Huntington Ingalls has offered a $10,000 relocation plan for former Avondale employees interested in joining its shipyard in Pascagoula, Miss., where an amphibious transport dock ship is now being assembled. But seniority accrued at Avondale is not transferable to Pascagoula, Croome said, meaning workers would have to take a pay-cut.

Perhaps as a result, few former Avondale employees have relocated to Pascagoula, Croome said. Those who tried the two-hour commute each way from New Orleans quickly wrote it off as unmanageable, he said.

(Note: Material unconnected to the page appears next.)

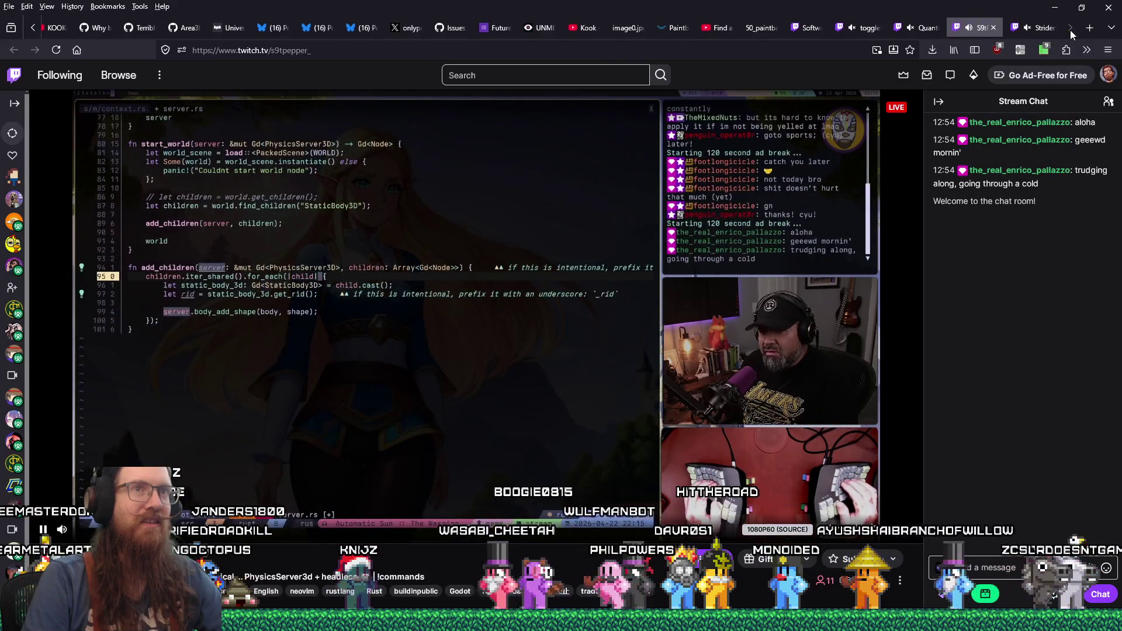
{"action": "key", "text": "ctrl+m"}
{"action": "left_click", "coordinate": [1037, 29]}
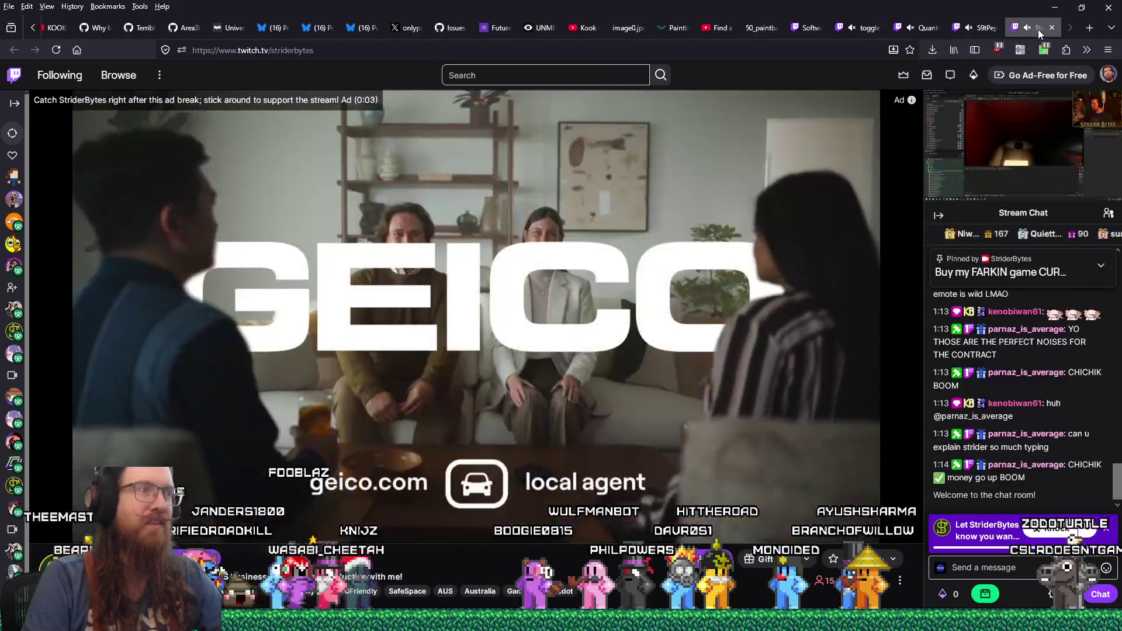
{"action": "left_click", "coordinate": [982, 29]}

Huntington Ingalls recently announced its intent to re-open Avondale's former outfitting yard in Waggaman, where ships built at the shipyard were modified and adjusted. In December, a spokesperson for Huntington Ingalls said the smaller yard could employ between 200 and 250 workers under a collective-bargaining agreement reached last fall. As yet, however, no new hires have been announced.

Sitting beneath a poster reading "America Works Best When We Say ... Union Yes," the former Avondale workers reflected on their departure from the shipyard after 40-plus years. Croome retired in October, and Thompson and Sanderfer each plan on retiring soon. But they still rise before daybreak -- Croome, who had a one-hour commute from Vacherie, at 3:30 a.m. -- ready to head to work.

"Some bad stuff happened, but it was a good job," Croome said, adding that he would have kept working at Avondale for another four or five years. "It was a place where you could be a middle-class worker and play a role in the community."

Croome wore a hat bearing the words "USS Somerset," the name of the 684-foot warship that passed sea trials in October. It is expected to be the last ship that Avondale builds.

"I'd get real attached to whatever ship I was working on," Croome said. "You always got a little sad when you saw it moving down the river without you."